[Data for the task]

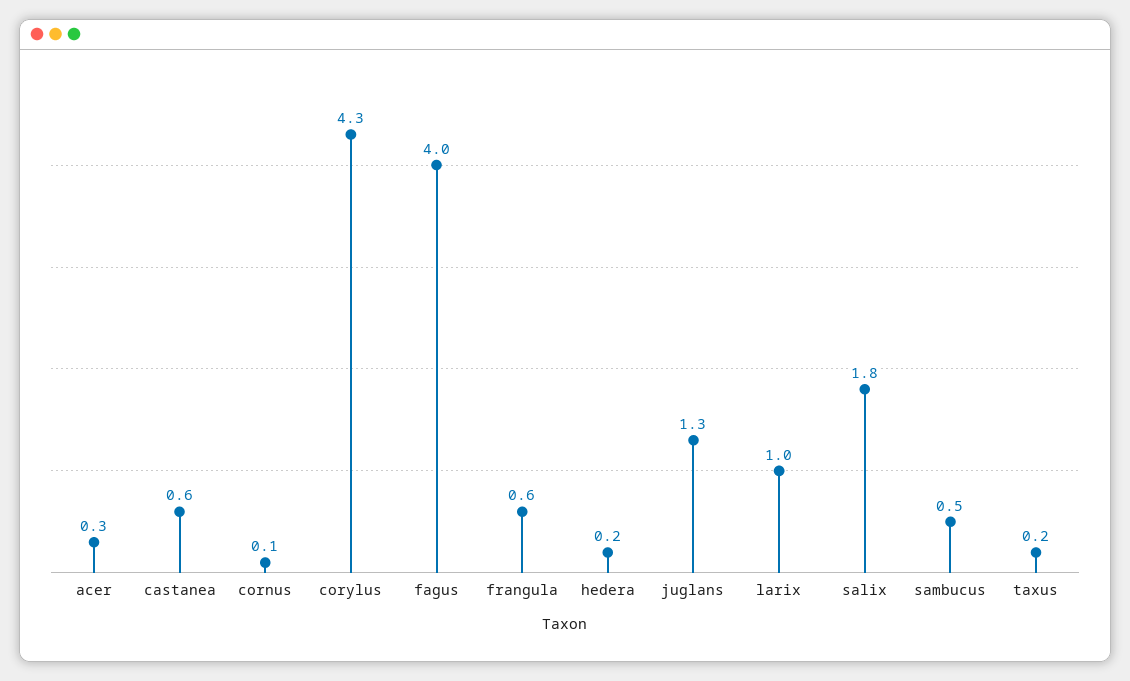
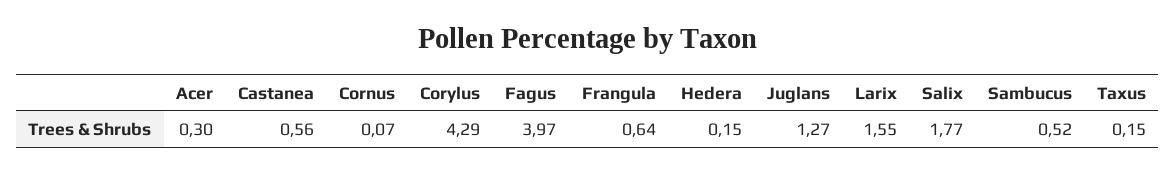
  {
    "acer": 0.3,
    "castanea": 0.56,
    "cornus": 0.07,
    "corylus": 4.29,
    "fagus": 3.97,
    "frangula": 0.64,
    "hedera": 0.15,
    "juglans": 1.27,
-   "larix": 1,
+   "larix": 1.55,
    "salix": 1.77,
    "sambucus": 0.52,
    "taxus": 0.15
  }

[/Data for the task]

| Your assignment |
All of the lines above should be printed exactly, minus the pictures.

| Written solution |
  {
    "acer": 0.3,
    "castanea": 0.56,
    "cornus": 0.07,
    "corylus": 4.29,
    "fagus": 3.97,
    "frangula": 0.64,
    "hedera": 0.15,
    "juglans": 1.27,
-   "larix": 1,
+   "larix": 1.55,
    "salix": 1.77,
    "sambucus": 0.52,
    "taxus": 0.15
  }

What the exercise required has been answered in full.